Dataset entries:
Content starts

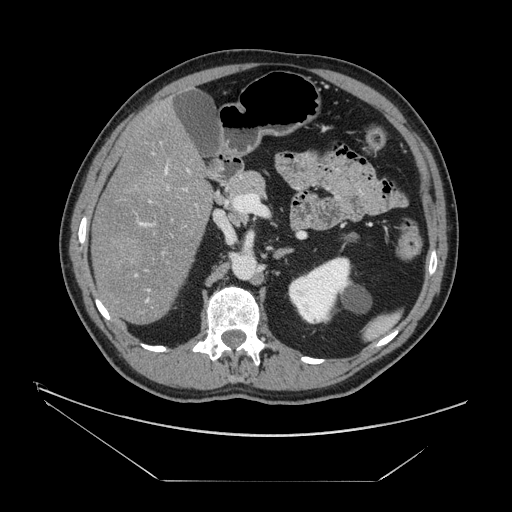
Contrast-enhanced abdominal CT, one axial slice; slice 77 of 161 in the series (ordered by position); reconstruction kernel STANDARD; soft-tissue window (W 400 / L 40 HU); 2.5 mm slice thickness; 512 × 512 image matrix, field of view 440 × 440 mm. From the clinical record (not read from this slice): patient: male, age 62 years at operation; diagnosis: colorectal cancer liver metastases, imaged before liver resection; multiple liver metastases: yes; largest metastasis: 4.2 cm; disease in both lobes: yes.
Annotated regions visible in this slice (manually delineated by an expert):
- hepatic veins: bounding box (x1, y1, x2, y2) in pixels: (134, 163, 169, 303)
- liver: (92, 104, 213, 324)
- planned liver remnant (the part of the liver to remain after resection): (119, 116, 202, 321)
- portal vein (with intrahepatic branches): (111, 153, 202, 314)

Content ends

- _Prompt_
Exactly the lines from the start of the entries above through the line with "- planned liver" should be reproduced, and nothing else; drop the pictures.

- _Task solution_
Contrast-enhanced abdominal CT, one axial slice; slice 77 of 161 in the series (ordered by position); reconstruction kernel STANDARD; soft-tissue window (W 400 / L 40 HU); 2.5 mm slice thickness; 512 × 512 image matrix, field of view 440 × 440 mm. From the clinical record (not read from this slice): patient: male, age 62 years at operation; diagnosis: colorectal cancer liver metastases, imaged before liver resection; multiple liver metastases: yes; largest metastasis: 4.2 cm; disease in both lobes: yes.
Annotated regions visible in this slice (manually delineated by an expert):
- hepatic veins: bounding box (x1, y1, x2, y2) in pixels: (134, 163, 169, 303)
- liver: (92, 104, 213, 324)
- planned liver remnant (the part of the liver to remain after resection): (119, 116, 202, 321)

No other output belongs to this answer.